Le général est fatigué. Avec ses acolytes, il a donné l’ordre au président de la république de rompre les relations diplomatiques avec le Maroc. Le pauvre président a osé leur rappeler qu’il n’y a rien à rompre; il n’y a pas plus de relation avec le Maroc qu’avec la planète Mars. Les généraux hurlèrent d’une même voix: il faut rompre!

 

Il était temps pour moi de quitter cette tête où plus rien ne tournait normalement. Au moment où je m’apprêtais à m’éclipser, j’entendis une petite voix qui disait: «mon Dieu pourquoi tu ne m’as pas fait Marocain? Mon Dieu, pourquoi tu m’as fait naître dans ce pays où rien ne marche?
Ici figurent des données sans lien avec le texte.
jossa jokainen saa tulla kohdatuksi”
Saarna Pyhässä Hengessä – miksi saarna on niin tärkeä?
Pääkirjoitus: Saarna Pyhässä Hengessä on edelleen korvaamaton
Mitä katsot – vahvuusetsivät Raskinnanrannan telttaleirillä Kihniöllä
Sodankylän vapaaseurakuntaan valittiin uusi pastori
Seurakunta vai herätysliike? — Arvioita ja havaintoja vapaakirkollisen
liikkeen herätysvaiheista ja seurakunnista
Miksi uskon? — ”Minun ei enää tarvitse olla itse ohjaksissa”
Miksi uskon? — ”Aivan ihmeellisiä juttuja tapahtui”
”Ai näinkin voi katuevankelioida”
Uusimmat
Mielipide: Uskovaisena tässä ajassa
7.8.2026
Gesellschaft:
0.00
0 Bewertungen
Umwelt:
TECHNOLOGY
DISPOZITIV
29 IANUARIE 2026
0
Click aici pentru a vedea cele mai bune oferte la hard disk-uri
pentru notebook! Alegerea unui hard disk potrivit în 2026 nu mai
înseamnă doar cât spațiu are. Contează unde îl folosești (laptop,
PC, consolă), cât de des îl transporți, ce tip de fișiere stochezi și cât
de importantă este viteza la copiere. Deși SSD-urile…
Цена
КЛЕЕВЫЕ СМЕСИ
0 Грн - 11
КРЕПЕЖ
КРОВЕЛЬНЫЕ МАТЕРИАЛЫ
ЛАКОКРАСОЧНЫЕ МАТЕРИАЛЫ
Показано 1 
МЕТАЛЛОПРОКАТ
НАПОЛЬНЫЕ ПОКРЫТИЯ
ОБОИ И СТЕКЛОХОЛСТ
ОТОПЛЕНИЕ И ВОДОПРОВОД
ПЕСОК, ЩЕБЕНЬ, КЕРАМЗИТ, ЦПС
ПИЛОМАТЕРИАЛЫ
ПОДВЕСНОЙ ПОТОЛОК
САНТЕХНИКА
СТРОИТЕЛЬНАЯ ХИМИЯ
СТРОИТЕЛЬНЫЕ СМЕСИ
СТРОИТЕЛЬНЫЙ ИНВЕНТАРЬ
Mon Dieu, fais en sorte que je devienne un simple soldat marocain, à la rigueur un caporal, ça me suffira…!». 

 

En quittant cette tête, je n’étais pas heureux. J’étais même inquiet. Car ces généraux sont capables pour faire taire leur sentiment d’envie et de jalousie, de déclencher une guerre où ils perdraient leur âme et ne pourraient même pas venir au Maroc jouir d’un peu de liberté et d’air frais. Leur obsession est leur malheur. Or, nous, nous leur souhaitons de vivre dans la paix et la fraternité. Deux concepts dont ils ont perdu et le sens et l’usage.

 

Pardon mon général! Cette intrusion dans votre tête est une pure fiction. N’en prenez pas ombrage. Le rire fait du bien à la santé. A bientôt pour une séance amicale où nous rirons ensemble.